In reading, on the other hand, I get to listen in on conversations for as long as I want. A few days ago, I blogged about some conversations between Will Durant, C. S. Lewis, and Miguel de Cervantes I had been enjoying. The next day in the car, another conversation of sorts came to my mind. At the opening ceremonies of the Rio Summer Olympic Games, we found that the Brazilians think that their Alberto Santos-Dumont invented the airplane. The announcers just laughed about it and said something to the order of, “What’s up with that? I thought the Wright Brothers invented the airplane.” Sadly, it didn’t occur to any of these “journalists” to look up the man after learning about him during the dress rehearsal in order to interpret the events for the viewing public. Historian David McCullough, however, has quite a lot to say about Santos-Dumont in his biography of the Wright Brothers, which I’ve been listening to in the car lately, and his detailed exposition, coming to my ears just a few weeks after the Rio Games, sounded very much like a direct conversational response. The simple story is that Santos-Dumont made the first flight certified by the French-based International Federation of Aeronautics. The Brazilians claim that the Wrights must have kept their work “secret” in order to hide lack of success, when in reality, Kitty Hawk just has a much smaller press corps than Paris. McCullough leaves me wondering, though, whether Brazil’s “father of aviation” shouldn’t receive proper credit as an inventor of the airplane just as Leibniz and Newton share the honors for the invention of calculus.
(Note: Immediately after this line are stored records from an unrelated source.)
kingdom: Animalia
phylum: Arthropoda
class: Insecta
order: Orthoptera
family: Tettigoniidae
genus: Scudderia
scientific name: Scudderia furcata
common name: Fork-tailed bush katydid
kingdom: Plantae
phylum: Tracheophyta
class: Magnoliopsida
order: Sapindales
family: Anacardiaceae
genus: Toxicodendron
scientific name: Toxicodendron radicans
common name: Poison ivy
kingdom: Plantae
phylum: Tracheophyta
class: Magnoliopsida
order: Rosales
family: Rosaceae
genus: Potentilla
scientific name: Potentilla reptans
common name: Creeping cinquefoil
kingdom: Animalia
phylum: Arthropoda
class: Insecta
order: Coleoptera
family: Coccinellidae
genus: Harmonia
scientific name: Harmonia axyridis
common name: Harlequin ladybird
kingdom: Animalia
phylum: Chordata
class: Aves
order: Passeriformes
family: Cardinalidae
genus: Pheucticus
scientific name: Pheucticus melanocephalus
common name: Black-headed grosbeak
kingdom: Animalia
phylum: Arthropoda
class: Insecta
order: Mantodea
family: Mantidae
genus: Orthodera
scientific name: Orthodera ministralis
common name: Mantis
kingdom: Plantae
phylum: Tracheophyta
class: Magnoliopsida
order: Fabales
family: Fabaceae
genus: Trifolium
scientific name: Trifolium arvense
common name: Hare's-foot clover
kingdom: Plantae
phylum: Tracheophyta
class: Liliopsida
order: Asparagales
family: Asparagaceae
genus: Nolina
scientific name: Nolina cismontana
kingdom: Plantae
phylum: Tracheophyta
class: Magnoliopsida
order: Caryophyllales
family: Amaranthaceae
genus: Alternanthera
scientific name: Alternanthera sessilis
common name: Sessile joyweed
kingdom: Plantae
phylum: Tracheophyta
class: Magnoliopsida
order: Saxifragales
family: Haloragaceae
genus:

I finished Durant’s volume on the Reformation last week. Once again he proved himself instructive and pictorial by putting large movements into comprehensible frames. He achieves the task at hand, summing up the early sixteenth century in Europe, with, of all things, a conversation: this one an imagined conversation between Catholicism, Protestantism, and Enlightenment. The Catholic Church speaks up first, pointing out that in the period in question, it went from being the most corrupt institution on Earth to what was, in Durant's day, the model of morality (cue Bing Crosby singing “Going My Way”), accomplishing this remarkable feat in just a few decades with reforms that touched every level from the Vatican itself to the village priest. Protestantism in the mean time, says Durant’s Catholic interlocutor, broke up European unity, squashed art, and saw decreases in morality and charity. Protestantism speaks up for itself then with a two-pronged defense: first that its rise led to the very reforms the Catholic Church boasts of and, second, that eventually, its lands became wealthier, more moral, more charitable, and more hard-working than the Catholic countries of Italy, Spain, and France. Durant closes with the Enlightenment’s remarks, left until last perhaps because a history book fittingly puts movements in chronological order but also probably because Durant wanted to give the last word to the view with which his sympathies most lay. The personification of late-sixteenth and seventeenth-century humanism tells both wings of western Christianity that it took advantage of the breaking of dogmas and trust in authority that the Protestant movement brought about but challenged both religious views by declaring Reason the new authority, one within the reach of every thinking person. I can hear twenty-first-century America now, adding its voice to the dialog: “That’s right! Everyone is their own authority. [Twenty-first-century America doesn’t care much for grammar.] So forget tradition, religious authority, and reasoned argument. Just say what you feel, and call the other person a liar.” *sigh*
Later this year I will finish for the second time Boswell's Life of Johnson, the great monument to good conversation. Dr. Johnson and his biographer blended all Durant’s debating factions – tradition, authority, reason, and Christian charity – and spoke about the healthy combination (or recombination) in eloquent language most of our self-authorized society can’t follow. I will weep for more than one reason when I turn the last page.